What needs to be done:
All of the entries must be reproduced exactly, with no images carried over.

Collected data
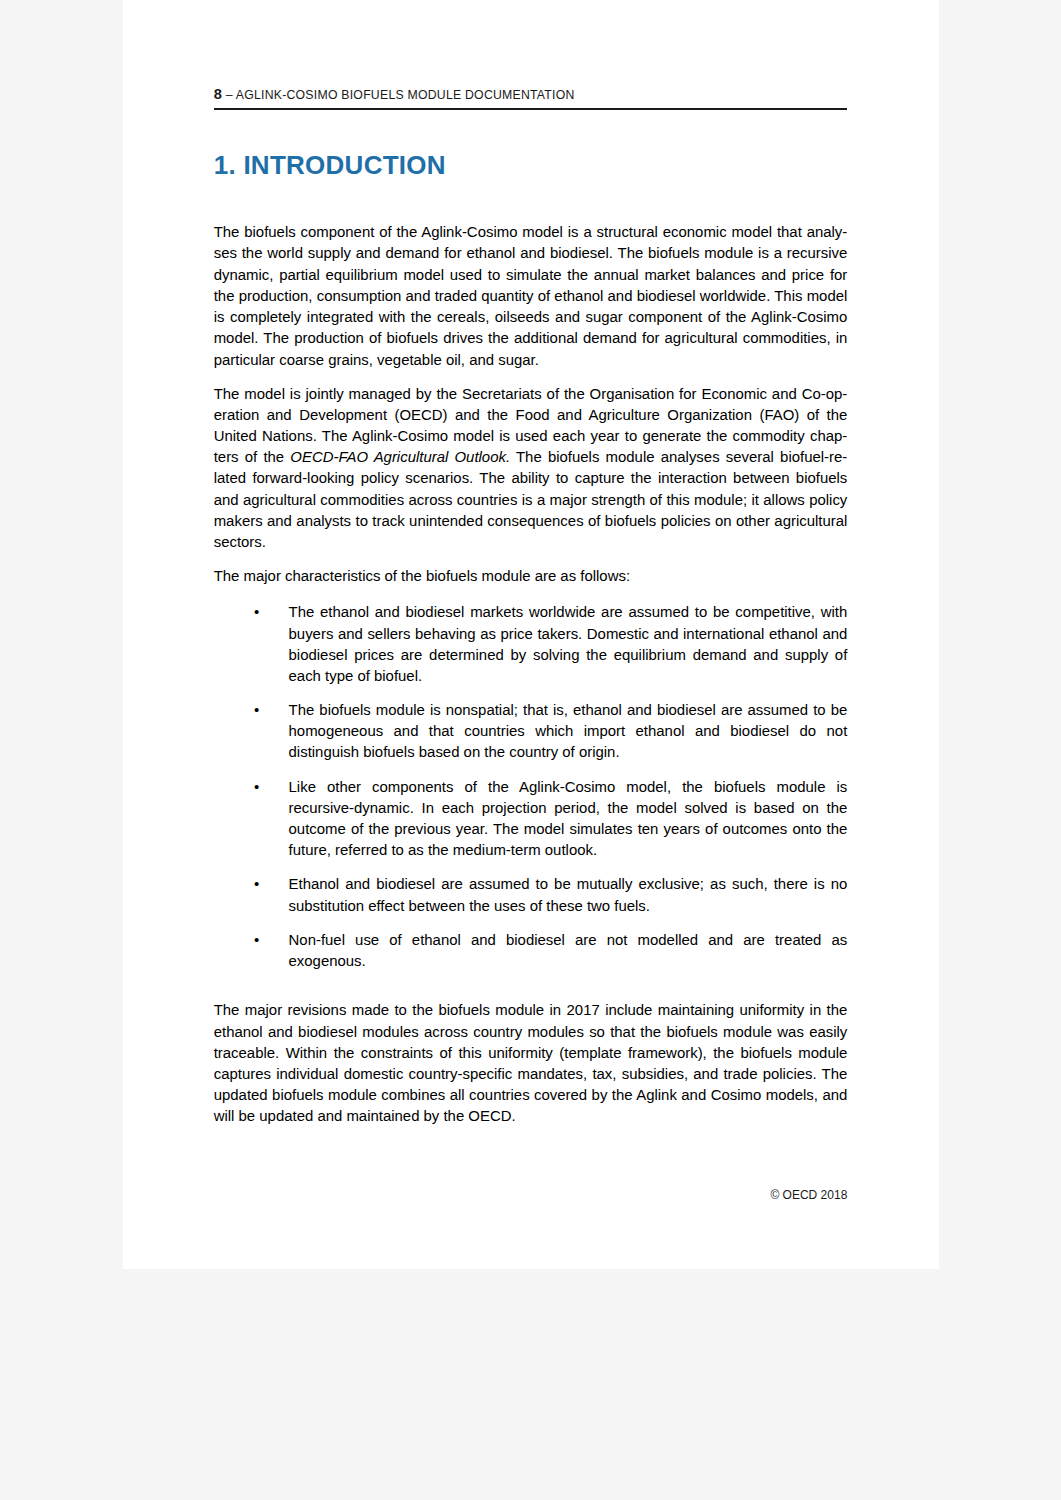8 – Aglink-Cosimo Biofuels Module Documentation
1. INTRODUCTION
The biofuels component of the Aglink-Cosimo model is a structural economic model that analyses the world supply and demand for ethanol and biodiesel. The biofuels module is a recursive dynamic, partial equilibrium model used to simulate the annual market balances and price for the production, consumption and traded quantity of ethanol and biodiesel worldwide. This model is completely integrated with the cereals, oilseeds and sugar component of the Aglink-Cosimo model. The production of biofuels drives the additional demand for agricultural commodities, in particular coarse grains, vegetable oil, and sugar.
The model is jointly managed by the Secretariats of the Organisation for Economic and Co-operation and Development (OECD) and the Food and Agriculture Organization (FAO) of the United Nations. The Aglink-Cosimo model is used each year to generate the commodity chapters of the OECD-FAO Agricultural Outlook. The biofuels module analyses several biofuel-related forward-looking policy scenarios. The ability to capture the interaction between biofuels and agricultural commodities across countries is a major strength of this module; it allows policy makers and analysts to track unintended consequences of biofuels policies on other agricultural sectors.
The major characteristics of the biofuels module are as follows:
The ethanol and biodiesel markets worldwide are assumed to be competitive, with buyers and sellers behaving as price takers. Domestic and international ethanol and biodiesel prices are determined by solving the equilibrium demand and supply of each type of biofuel.
The biofuels module is nonspatial; that is, ethanol and biodiesel are assumed to be homogeneous and that countries which import ethanol and biodiesel do not distinguish biofuels based on the country of origin.
Like other components of the Aglink-Cosimo model, the biofuels module is recursive-dynamic. In each projection period, the model solved is based on the outcome of the previous year. The model simulates ten years of outcomes onto the future, referred to as the medium-term outlook.
Ethanol and biodiesel are assumed to be mutually exclusive; as such, there is no substitution effect between the uses of these two fuels.
Non-fuel use of ethanol and biodiesel are not modelled and are treated as exogenous.
The major revisions made to the biofuels module in 2017 include maintaining uniformity in the ethanol and biodiesel modules across country modules so that the biofuels module was easily traceable. Within the constraints of this uniformity (template framework), the biofuels module captures individual domestic country-specific mandates, tax, subsidies, and trade policies. The updated biofuels module combines all countries covered by the Aglink and Cosimo models, and will be updated and maintained by the OECD.
© OECD 2018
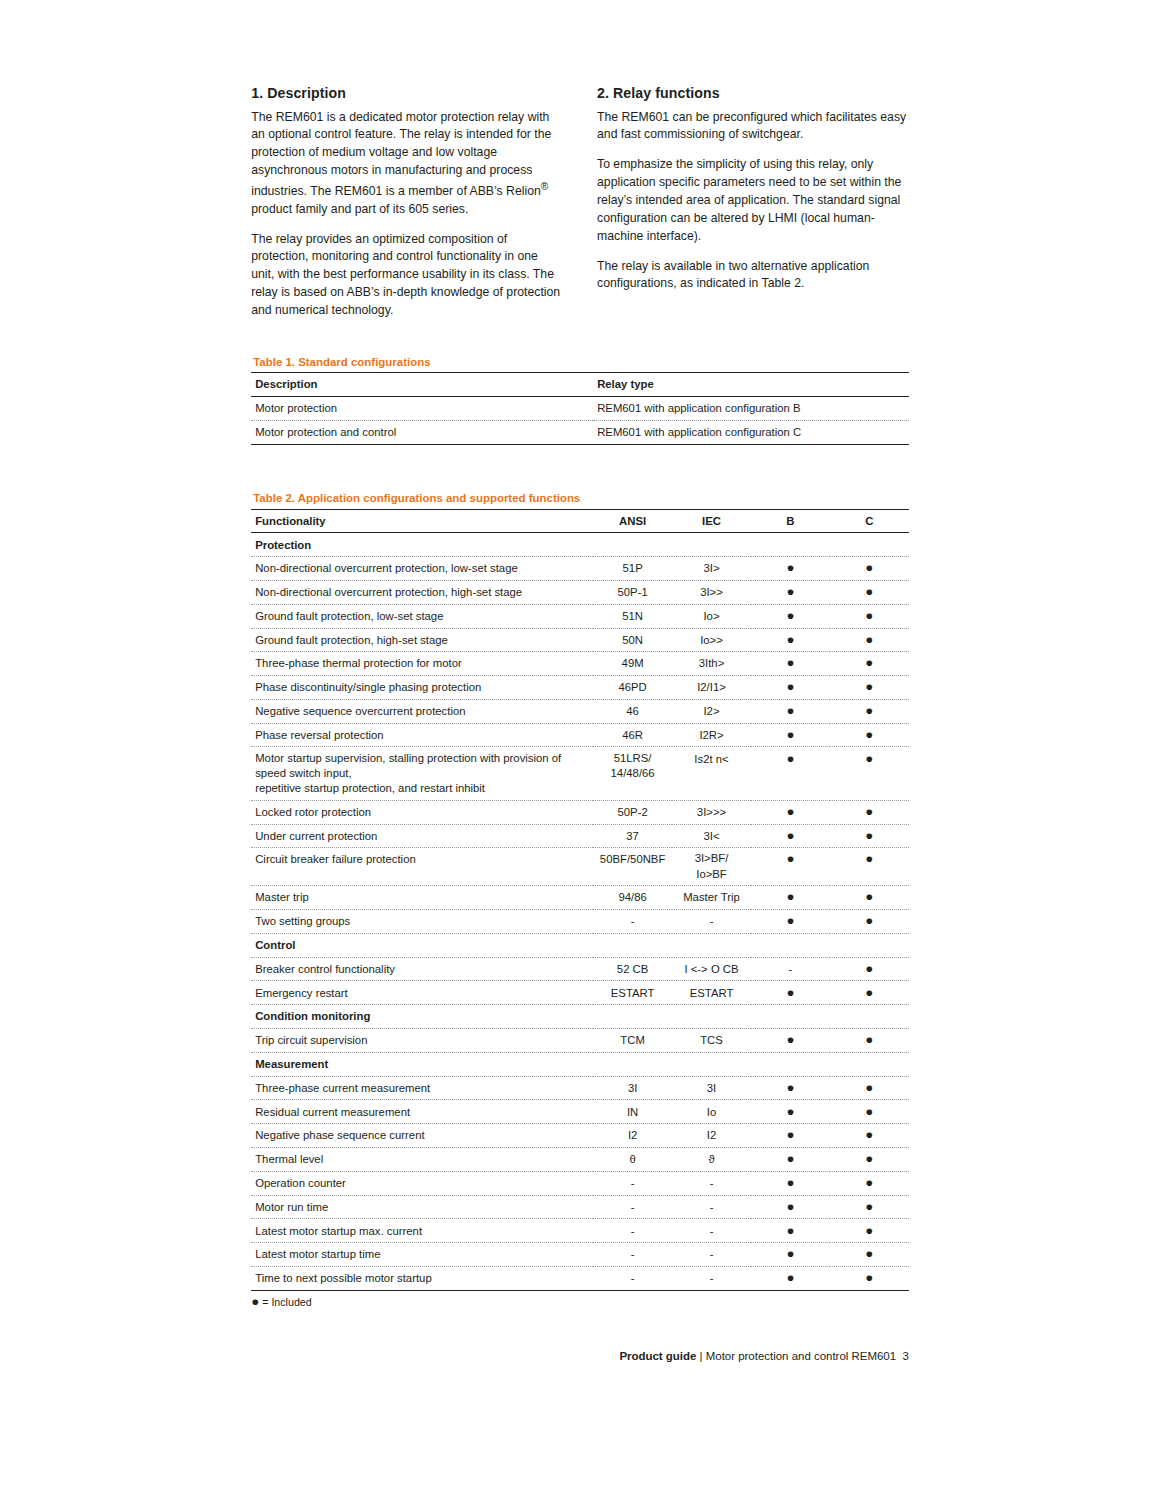1. Description
The REM601 is a dedicated motor protection relay with an optional control feature. The relay is intended for the protection of medium voltage and low voltage asynchronous motors in manufacturing and process industries. The REM601 is a member of ABB’s Relion® product family and part of its 605 series.
The relay provides an optimized composition of protection, monitoring and control functionality in one unit, with the best performance usability in its class. The relay is based on ABB’s in-depth knowledge of protection and numerical technology.
2. Relay functions
The REM601 can be preconfigured which facilitates easy and fast commissioning of switchgear.
To emphasize the simplicity of using this relay, only application specific parameters need to be set within the relay’s intended area of application. The standard signal configuration can be altered by LHMI (local human-machine interface).
The relay is available in two alternative application configurations, as indicated in Table 2.
Table 1. Standard configurations
| Description | Relay type |
| --- | --- |
| Motor protection | REM601 with application configuration B |
| Motor protection and control | REM601 with application configuration C |
Table 2. Application configurations and supported functions
| Functionality | ANSI | IEC | B | C |
| --- | --- | --- | --- | --- |
| Protection | | | | |
| Non-directional overcurrent protection, low-set stage | 51P | 3I> | ● | ● |
| Non-directional overcurrent protection, high-set stage | 50P-1 | 3I>> | ● | ● |
| Ground fault protection, low-set stage | 51N | Io> | ● | ● |
| Ground fault protection, high-set stage | 50N | Io>> | ● | ● |
| Three-phase thermal protection for motor | 49M | 3Ith> | ● | ● |
| Phase discontinuity/single phasing protection | 46PD | I2/I1> | ● | ● |
| Negative sequence overcurrent protection | 46 | I2> | ● | ● |
| Phase reversal protection | 46R | I2R> | ● | ● |
| Motor startup supervision, stalling protection with provision of speed switch input, repetitive startup protection, and restart inhibit | 51LRS/ 14/48/66 | Is2t n< | ● | ● |
| Locked rotor protection | 50P-2 | 3I>>> | ● | ● |
| Under current protection | 37 | 3I< | ● | ● |
| Circuit breaker failure protection | 50BF/50NBF | 3I>BF/ Io>BF | ● | ● |
| Master trip | 94/86 | Master Trip | ● | ● |
| Two setting groups | - | - | ● | ● |
| Control | | | | |
| Breaker control functionality | 52 CB | I <-> O CB | - | ● |
| Emergency restart | ESTART | ESTART | ● | ● |
| Condition monitoring | | | | |
| Trip circuit supervision | TCM | TCS | ● | ● |
| Measurement | | | | |
| Three-phase current measurement | 3I | 3I | ● | ● |
| Residual current measurement | IN | Io | ● | ● |
| Negative phase sequence current | I2 | I2 | ● | ● |
| Thermal level | θ | ϑ | ● | ● |
| Operation counter | - | - | ● | ● |
| Motor run time | - | - | ● | ● |
| Latest motor startup max. current | - | - | ● | ● |
| Latest motor startup time | - | - | ● | ● |
| Time to next possible motor startup | - | - | ● | ● |
● = Included
Product guide | Motor protection and control REM601 3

Solution:
8 – Aglink-Cosimo Biofuels Module Documentation
1. INTRODUCTION
The biofuels component of the Aglink-Cosimo model is a structural economic model that analyses the world supply and demand for ethanol and biodiesel. The biofuels module is a recursive dynamic, partial equilibrium model used to simulate the annual market balances and price for the production, consumption and traded quantity of ethanol and biodiesel worldwide. This model is completely integrated with the cereals, oilseeds and sugar component of the Aglink-Cosimo model. The production of biofuels drives the additional demand for agricultural commodities, in particular coarse grains, vegetable oil, and sugar.
The model is jointly managed by the Secretariats of the Organisation for Economic and Co-operation and Development (OECD) and the Food and Agriculture Organization (FAO) of the United Nations. The Aglink-Cosimo model is used each year to generate the commodity chapters of the OECD-FAO Agricultural Outlook. The biofuels module analyses several biofuel-related forward-looking policy scenarios. The ability to capture the interaction between biofuels and agricultural commodities across countries is a major strength of this module; it allows policy makers and analysts to track unintended consequences of biofuels policies on other agricultural sectors.
The major characteristics of the biofuels module are as follows:
The ethanol and biodiesel markets worldwide are assumed to be competitive, with buyers and sellers behaving as price takers. Domestic and international ethanol and biodiesel prices are determined by solving the equilibrium demand and supply of each type of biofuel.
The biofuels module is nonspatial; that is, ethanol and biodiesel are assumed to be homogeneous and that countries which import ethanol and biodiesel do not distinguish biofuels based on the country of origin.
Like other components of the Aglink-Cosimo model, the biofuels module is recursive-dynamic. In each projection period, the model solved is based on the outcome of the previous year. The model simulates ten years of outcomes onto the future, referred to as the medium-term outlook.
Ethanol and biodiesel are assumed to be mutually exclusive; as such, there is no substitution effect between the uses of these two fuels.
Non-fuel use of ethanol and biodiesel are not modelled and are treated as exogenous.
The major revisions made to the biofuels module in 2017 include maintaining uniformity in the ethanol and biodiesel modules across country modules so that the biofuels module was easily traceable. Within the constraints of this uniformity (template framework), the biofuels module captures individual domestic country-specific mandates, tax, subsidies, and trade policies. The updated biofuels module combines all countries covered by the Aglink and Cosimo models, and will be updated and maintained by the OECD.
© OECD 2018
1. Description
The REM601 is a dedicated motor protection relay with an optional control feature. The relay is intended for the protection of medium voltage and low voltage asynchronous motors in manufacturing and process industries. The REM601 is a member of ABB’s Relion® product family and part of its 605 series.
The relay provides an optimized composition of protection, monitoring and control functionality in one unit, with the best performance usability in its class. The relay is based on ABB’s in-depth knowledge of protection and numerical technology.
2. Relay functions
The REM601 can be preconfigured which facilitates easy and fast commissioning of switchgear.
To emphasize the simplicity of using this relay, only application specific parameters need to be set within the relay’s intended area of application. The standard signal configuration can be altered by LHMI (local human-machine interface).
The relay is available in two alternative application configurations, as indicated in Table 2.
Table 1. Standard configurations
| Description | Relay type |
| --- | --- |
| Motor protection | REM601 with application configuration B |
| Motor protection and control | REM601 with application configuration C |
Table 2. Application configurations and supported functions
| Functionality | ANSI | IEC | B | C |
| --- | --- | --- | --- | --- |
| Protection | | | | |
| Non-directional overcurrent protection, low-set stage | 51P | 3I> | ● | ● |
| Non-directional overcurrent protection, high-set stage | 50P-1 | 3I>> | ● | ● |
| Ground fault protection, low-set stage | 51N | Io> | ● | ● |
| Ground fault protection, high-set stage | 50N | Io>> | ● | ● |
| Three-phase thermal protection for motor | 49M | 3Ith> | ● | ● |
| Phase discontinuity/single phasing protection | 46PD | I2/I1> | ● | ● |
| Negative sequence overcurrent protection | 46 | I2> | ● | ● |
| Phase reversal protection | 46R | I2R> | ● | ● |
| Motor startup supervision, stalling protection with provision of speed switch input, repetitive startup protection, and restart inhibit | 51LRS/ 14/48/66 | Is2t n< | ● | ● |
| Locked rotor protection | 50P-2 | 3I>>> | ● | ● |
| Under current protection | 37 | 3I< | ● | ● |
| Circuit breaker failure protection | 50BF/50NBF | 3I>BF/ Io>BF | ● | ● |
| Master trip | 94/86 | Master Trip | ● | ● |
| Two setting groups | - | - | ● | ● |
| Control | | | | |
| Breaker control functionality | 52 CB | I <-> O CB | - | ● |
| Emergency restart | ESTART | ESTART | ● | ● |
| Condition monitoring | | | | |
| Trip circuit supervision | TCM | TCS | ● | ● |
| Measurement | | | | |
| Three-phase current measurement | 3I | 3I | ● | ● |
| Residual current measurement | IN | Io | ● | ● |
| Negative phase sequence current | I2 | I2 | ● | ● |
| Thermal level | θ | ϑ | ● | ● |
| Operation counter | - | - | ● | ● |
| Motor run time | - | - | ● | ● |
| Latest motor startup max. current | - | - | ● | ● |
| Latest motor startup time | - | - | ● | ● |
| Time to next possible motor startup | - | - | ● | ● |
● = Included
Product guide | Motor protection and control REM601 3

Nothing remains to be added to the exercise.